Не знаю, была ли это хорошая мысль, заниматься с солисткой и дублершей одновременно, но фет Ронхарский недаром считается лучшим постановщиком, и я его манеру преподавания ничуть не подвергала сомнению. Он умел различать личное и профессиональное не на словах, а на деле. Сандра с партнером давно сработались, занимаются ежедневно, не удивительно, что у них получалось куда лучше, чем у меня. Впрочем, я приказала себе в первый день не ставить слишком высокую планку. Я буду работать упорно, неотвратимо и обязательно достигну высот. Только однодневки всего добиваются быстро. Если ярко вспыхнуть, высок риск перегореть. А это значит, что больше никогда не получится дарить свет другим. Возможно, так в свое время случилось с фетом Ронхарским. Его исполнение покорило и удивило публику, а выступления срывали овации. Он появился на сцене впервые сразу как солист. Но остался танцором одной постановки. Никто не знает, почему он ушел. Многие связывают это со смертью его жены, от которой он так и не оправился. И вот сейчас, спустя почти пять лет, он вновь решил выйти на сцену? Да еще с кем? Со мной… Никому неизвестной балериной без профильного образования. Это будет скандал. Или фурор?
— Аллевойская, ты снова витаешь в облаках! — раздался строгий голос балетмейстера.

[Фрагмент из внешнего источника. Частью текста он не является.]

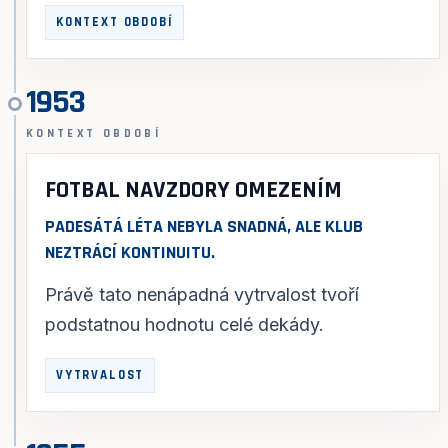
KONTEXT OBDOBÍ
1953
KONTEXT OBDOBÍ
FOTBAL NAVZDORY OMEZENÍM
PADESÁTÁ LÉTA NEBYLA SNADNÁ, ALE KLUB
NEZTRÁCÍ KONTINUITU.
Právě tato nenápadná vytrvalost tvoří
podstatnou hodnotu celé dekády.
VYTRVALOST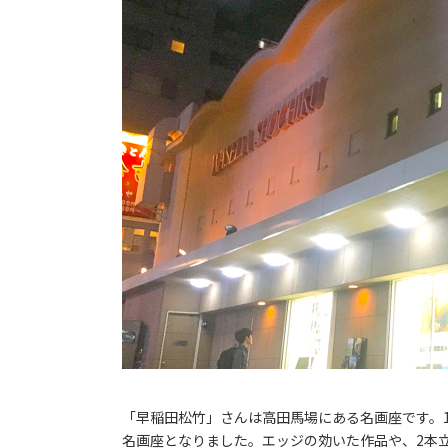
「早稲田松竹」さんは高田馬場にある名画座です。1
名画座となりました。エッジの効いた作品や、2本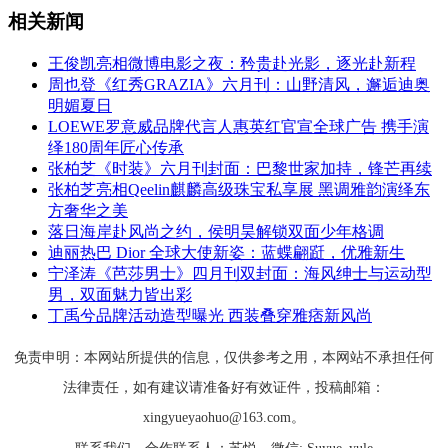
相关新闻
王俊凯亮相微博电影之夜：矜贵赴光影，逐光赴新程
周也登《红秀GRAZIA》六月刊：山野清风，邂逅迪奥
明媚夏日
LOEWE罗意威品牌代言人惠英红官宣全球广告 携手演
绎180周年匠心传承
张柏芝《时装》六月刊封面：巴黎世家加持，锋芒再续
张柏芝亮相Qeelin麒麟高级珠宝私享展 黑调雅韵演绎东
方奢华之美
落日海岸赴风尚之约，侯明昊解锁双面少年格调
迪丽热巴 Dior 全球大使新姿：蓝蝶翩跹，优雅新生
宁泽涛《芭莎男士》四月刊双封面：海风绅士与运动型
男，双面魅力皆出彩
丁禹兮品牌活动造型曝光 西装叠穿雅痞新风尚
免责申明：本网站所提供的信息，仅供参考之用，本网站不承担任何
法律责任，如有建议请准备好有效证件，投稿邮箱：
xingyueyaohuo@163.com。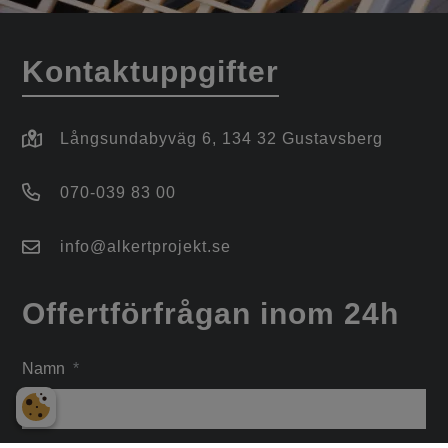
Kontaktuppgifter
Långsundabyväg 6, 134 32 Gustavsberg
070-039 83 00
info@alkertprojekt.se
Offertförfrågan inom 24h
Namn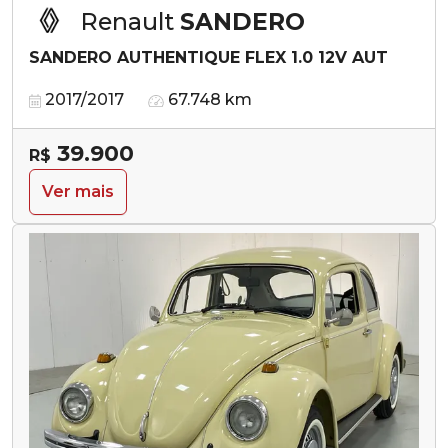
Renault
SANDERO
SANDERO AUTHENTIQUE FLEX 1.0 12V AUT
2017/2017
67.748 km
39.900
R$
Ver mais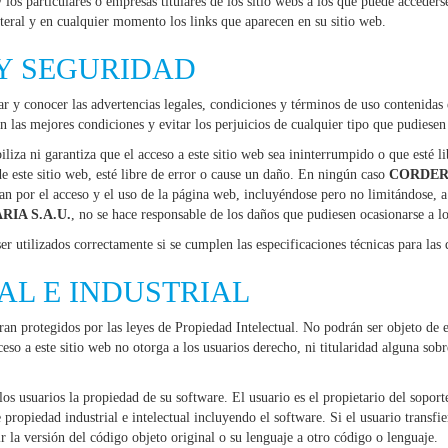
y los particulares o empresas titulares de los sitio webs a los que puede acceder
ateral y en cualquier momento los links que aparecen en su sitio web.
Y SEGURIDAD
ar y conocer las advertencias legales, condiciones y términos de uso contenidas 
n las mejores condiciones y evitar los perjuicios de cualquier tipo que pudiese
iliza ni garantiza que el acceso a este sitio web sea ininterrumpido o que esté l
e este sitio web, esté libre de error o cause un daño. En ningún caso
CORDER
jan por el acceso y el uso de la página web, incluyéndose pero no limitándose, 
IA S.A.U.
, no se hace responsable de los daños que pudiesen ocasionarse a l
er utilizados correctamente si se cumplen las especificaciones técnicas para las
AL E INDUSTRIAL
ran protegidos por las leyes de Propiedad Intelectual. No podrán ser objeto de 
so a este sitio web no otorga a los usuarios derecho, ni titularidad alguna sobr
 los usuarios la propiedad de su software. El usuario es el propietario del sopor
e propiedad industrial e intelectual incluyendo el software. Si el usuario transfi
r la versión del código objeto original o su lenguaje a otro código o lenguaje.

Я собралась и продолжила отрабатывать связку заново, под уверенный счет Максимилиана.
Мы с Сандрой как-то не сдружились. Конечно, можно ее понять, никто не любит конкуренцию, но слишком уж она человек сложный. На протяжении пяти часов репетиции, которая прерывалась лишь на пятнадцатиминутный отдых, мы не обменялись ни фразой. Только кучей взглядов, во время которых мне желали подвернуть ногу, свернуть шею и множество других, столь же приятных вещей.
Наконец, когда тело ныло от изнеможения, а ноги дрожали, раздалось спасительное:
— Свободны. Завтра отработка третьего акта, сцены с сестрами и мачехой.
Я уперлась ладошками в колени и едва дышала, кидая завистливые взгляды на приму. У той усталости ни в одном глазу.
— В балете нет места благотворительности. Лучше уйди сама, пока не вынесли вперед ногами.
— Это угроза? — выравнивая дыхание, я подарила собеседнице жесткий взгляд. Сандра, отворачивая крышечку на бутылке с водой, хищно улыбнулась.